How to Toast Pepitas

Before we get to the toasting part, let’s answer this question first: what’s the difference between pumpkin seeds and pepitas?

fresh pumpkin seeds

green pepitas

Is the first photo a pumpkin seed and the second photo a pepita? Technically, no. Both can be called either pumpkin seeds or pepitas. Pepita is the spanish word for pumpkin seed; a word we’ve adopted into the English language. The difference between the two is that one has the outer shell or husk removed. Although, I just learned there are some pumpkin varieties that produce hulless seeds – how cool is that!

While technically there is no difference, many people choose to call the seed with the husk as a pumpkin seed and the hulless version as a pepita.  For ease of communication, I will follow this practice.

While roasting pumpkin seeds is fun at Halloween, I prefer eating pepitas.  I know they’re higher in fiber and zinc if you eat the shell – but for use in baking, topping salads, granola or other dishes, I prefer pepitas. I buy raw unsalted pepitas.

AIM OF THE TASK:
Carry the piece on toasting pepitas above forward from its last sentence, in the same voice.

DATASET EXCERPTS:
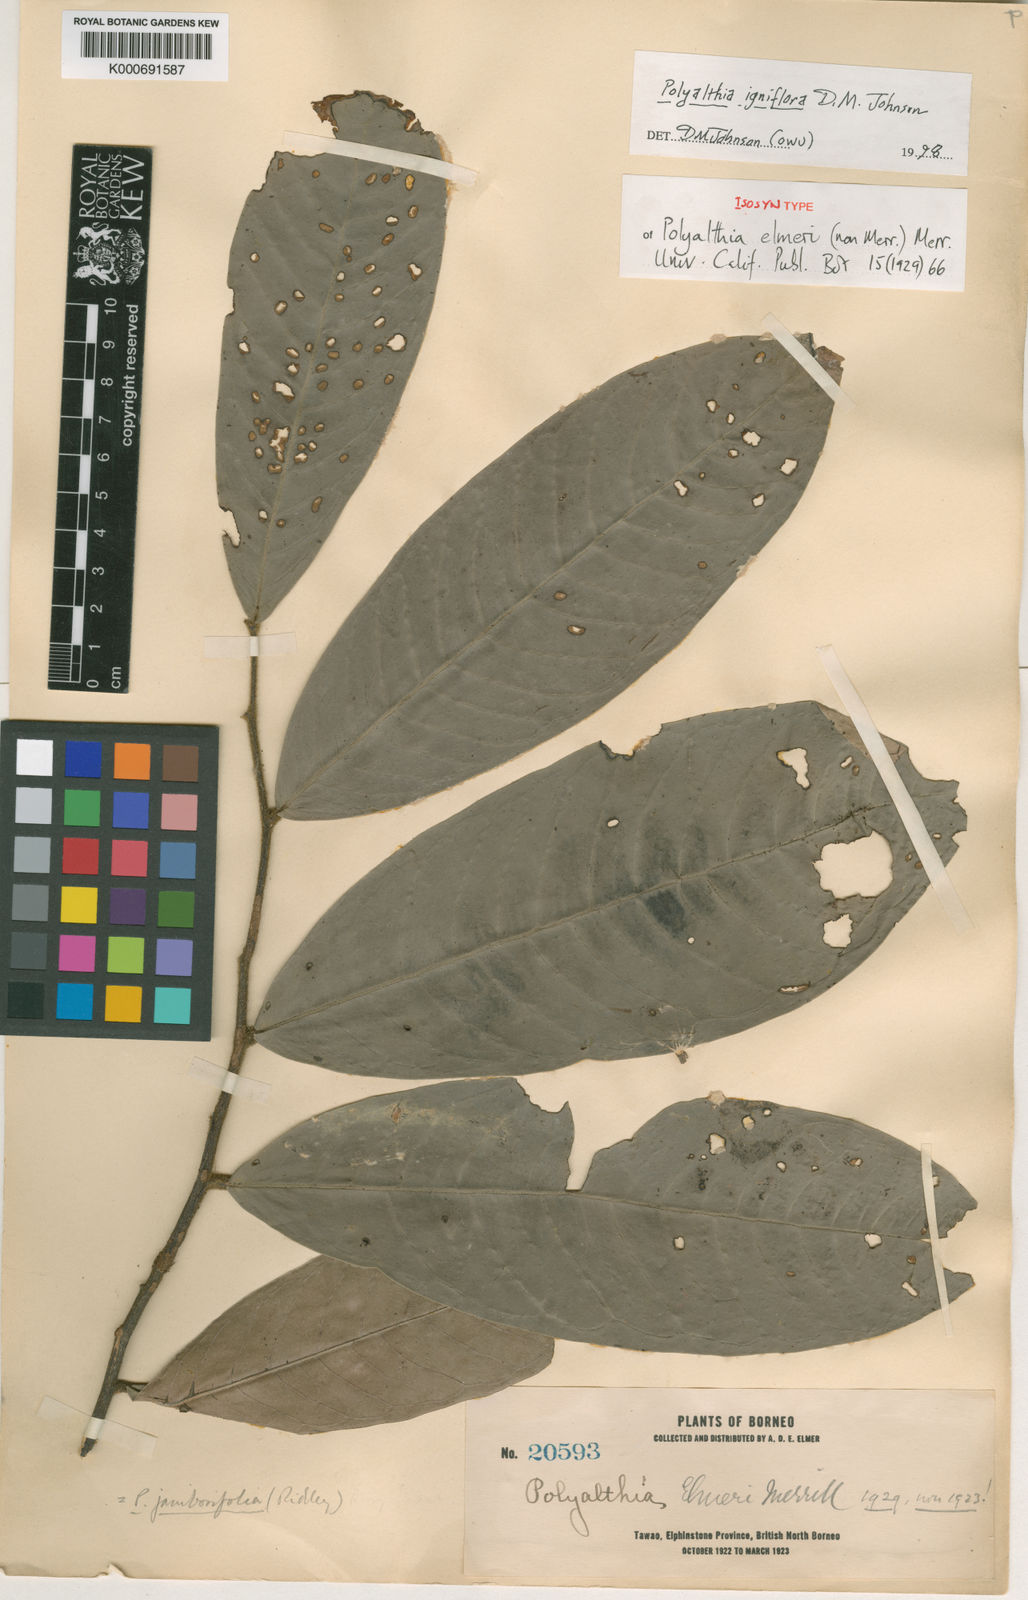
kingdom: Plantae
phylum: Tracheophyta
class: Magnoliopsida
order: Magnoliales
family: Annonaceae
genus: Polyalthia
==
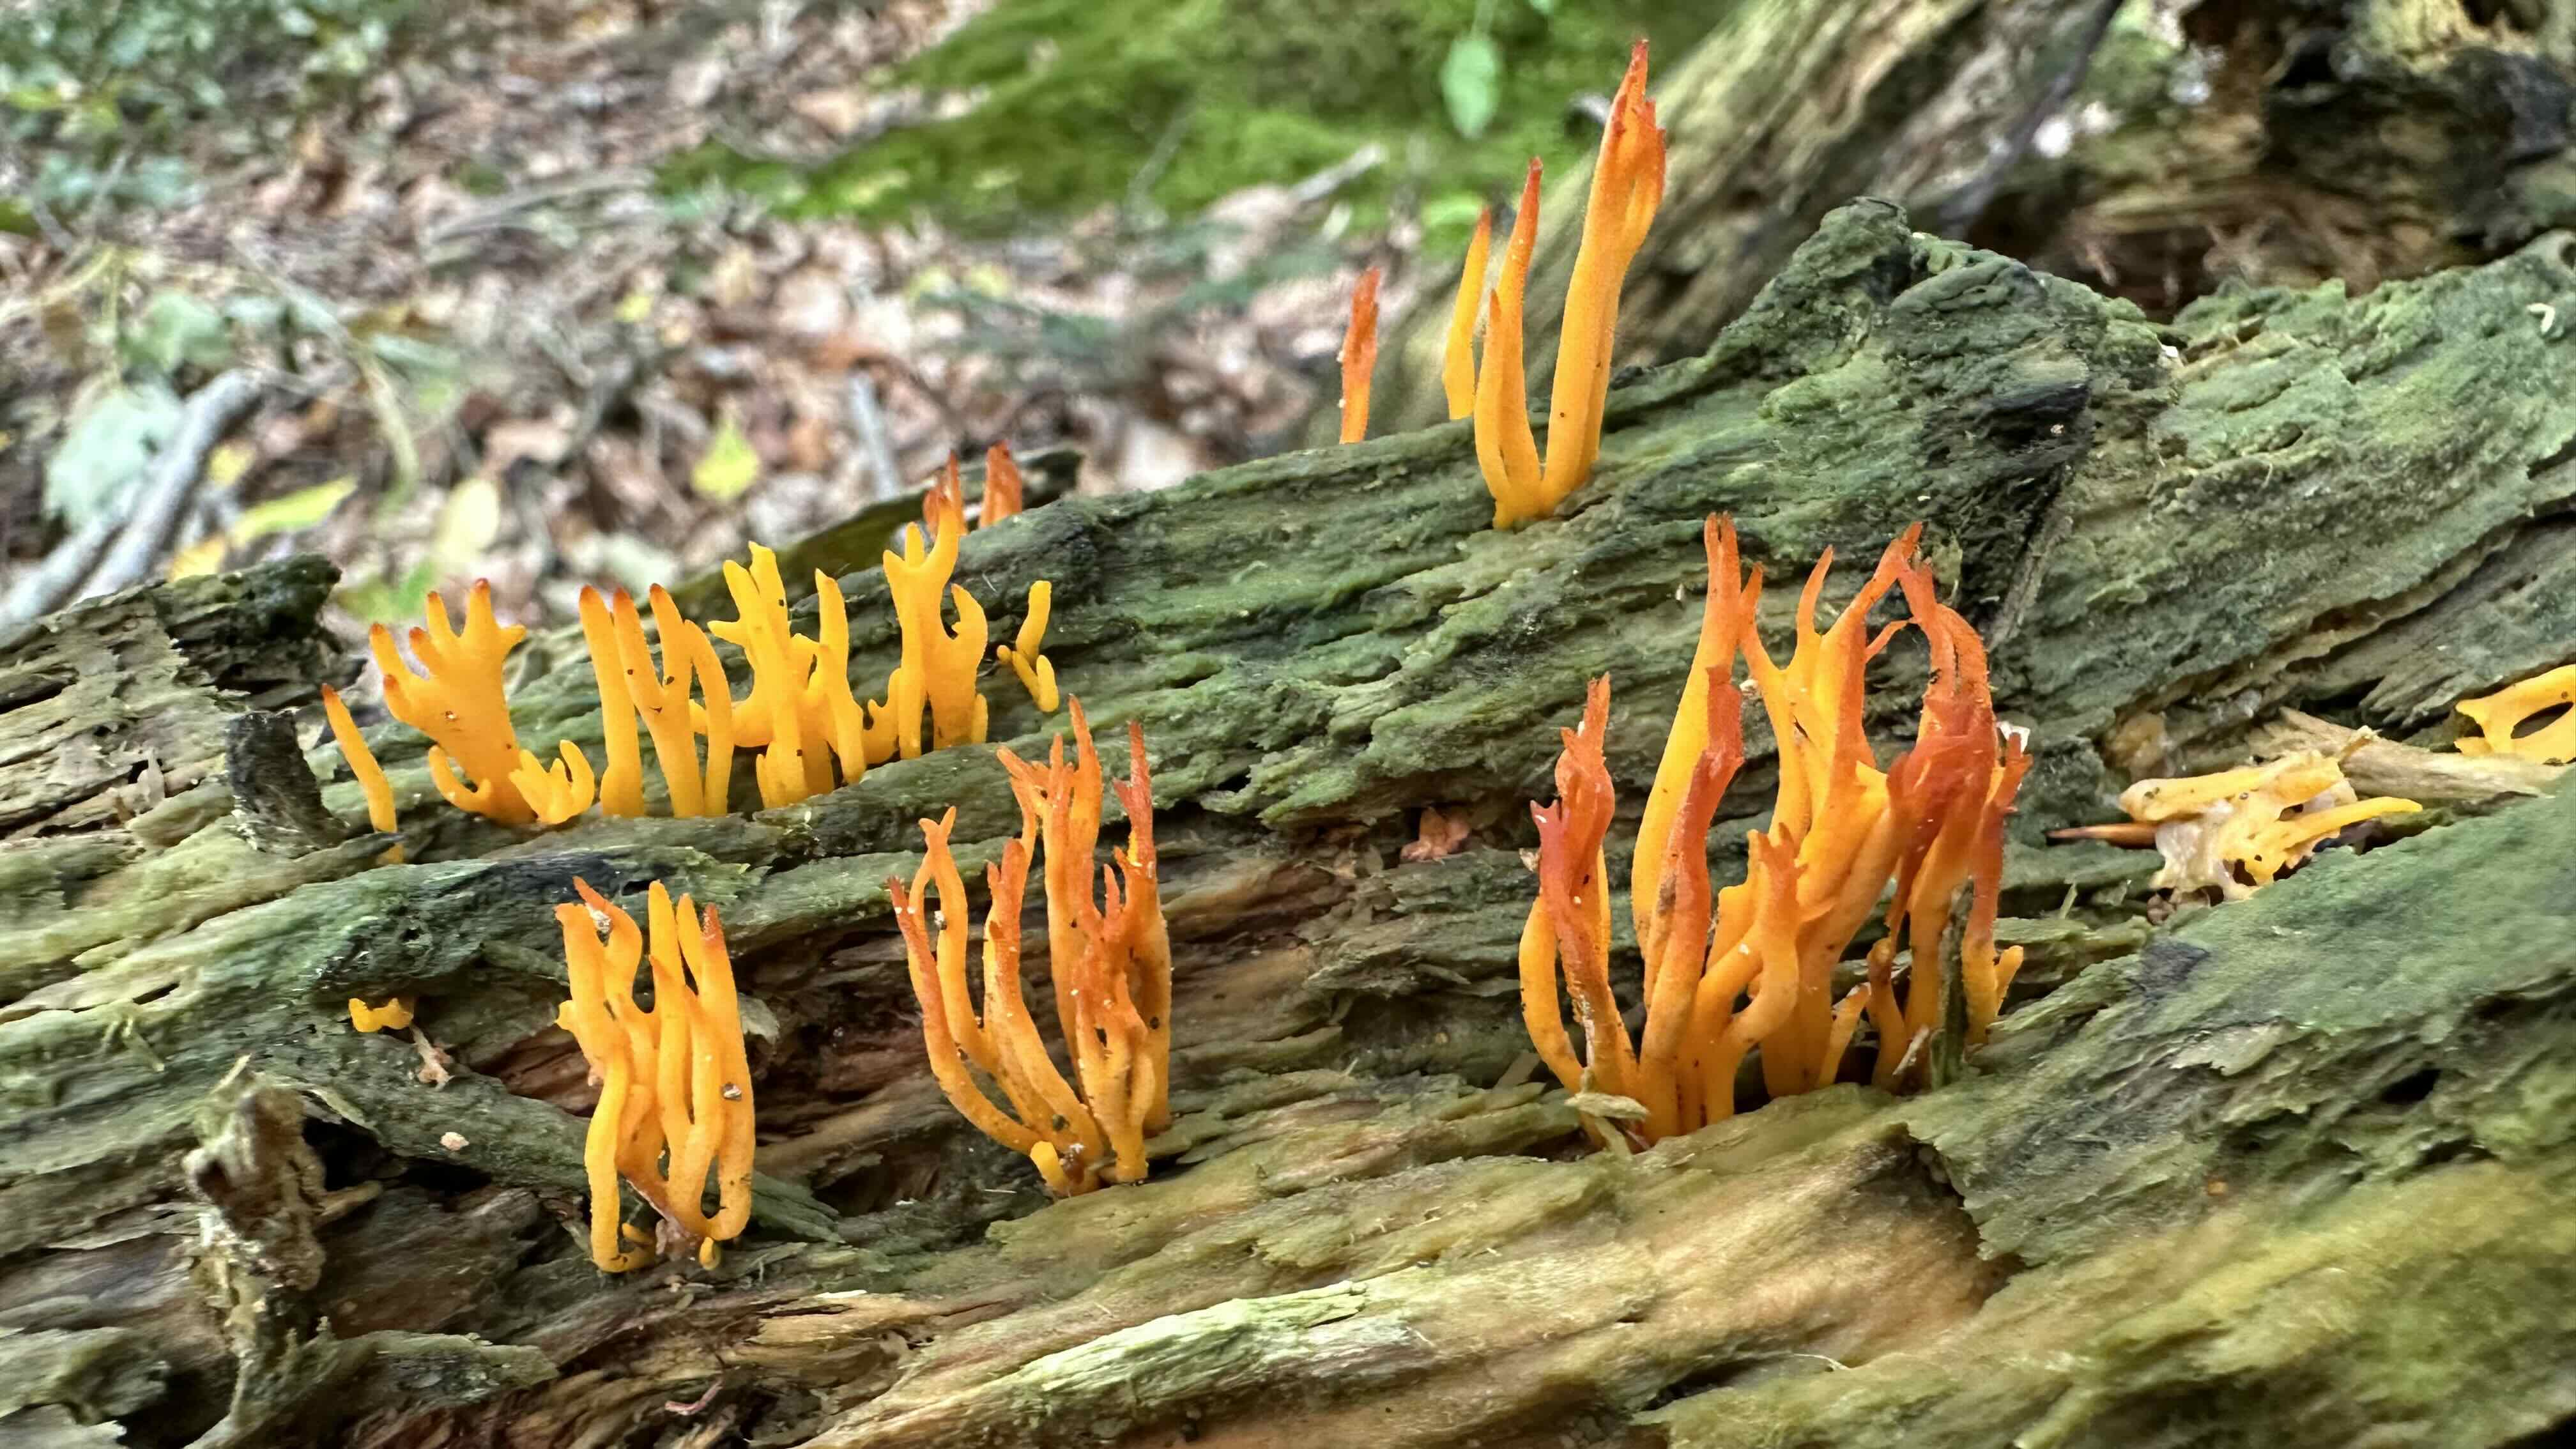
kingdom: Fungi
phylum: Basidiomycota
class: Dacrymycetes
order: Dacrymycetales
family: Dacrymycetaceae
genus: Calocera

ANSWER BELOW:
into the pan

They’re even tastier when they’re lightly toasted.  They puff up, become a little more crisp and their flavor gets nuttier. Perfect!

pepita toasting in skillet

You can roast them in the oven or toaster oven, but I find that the direct heat of a skillet really makes them puff up and become nice and round.  In fact, some of them even pop a little.

pepitas toasted

Toasting them in a skillet is easy, but it goes fast so you have to watch carefully.  Here’s the “recipe”.

Print Recipe
5 from 2 votes

How to Toast Pepitas

Toasting hulless pumpkin seeds or pepitas gives brings out their nutty flavor, puffs them up and gives them a little more crunch. Perfect for topping salads, adding to granola or using in baking.
Prep : 4 mins
Total Time: 4 mins


  • 1/2 to 1 cup hulless pumpkin seeds or pepitas


  • Place a fry pan over medium high heat. NO oil.
  • Add only enough pepitas to cover the bottom of the pan.
  • Stay with the pepitas and give the pan a shake every so often.
  • As the pepitas heat, they will puff up, some might even pop - don't be alarmed.
  • Keep shaking the pan until they've turned mostly golden brown, about 4-5 minutes.
  • Pour out of the hot pan onto a plate to allow them to cool. Caution - if you leave them in the hot pan, they will continue to toast and may burn.


Crowding the pan will result in less even toasting. It's better to toast two batches than doing them all at once.
Yield 1/2 to 1 cup
Tried this recipe?Mention @GetGettyS or tag #GetGettyS

toasted pepitas

I use toasted pepitas quite often on top of salads like this orange, fennel and celery salad.

fennel orange salad

Yummy crunchiness.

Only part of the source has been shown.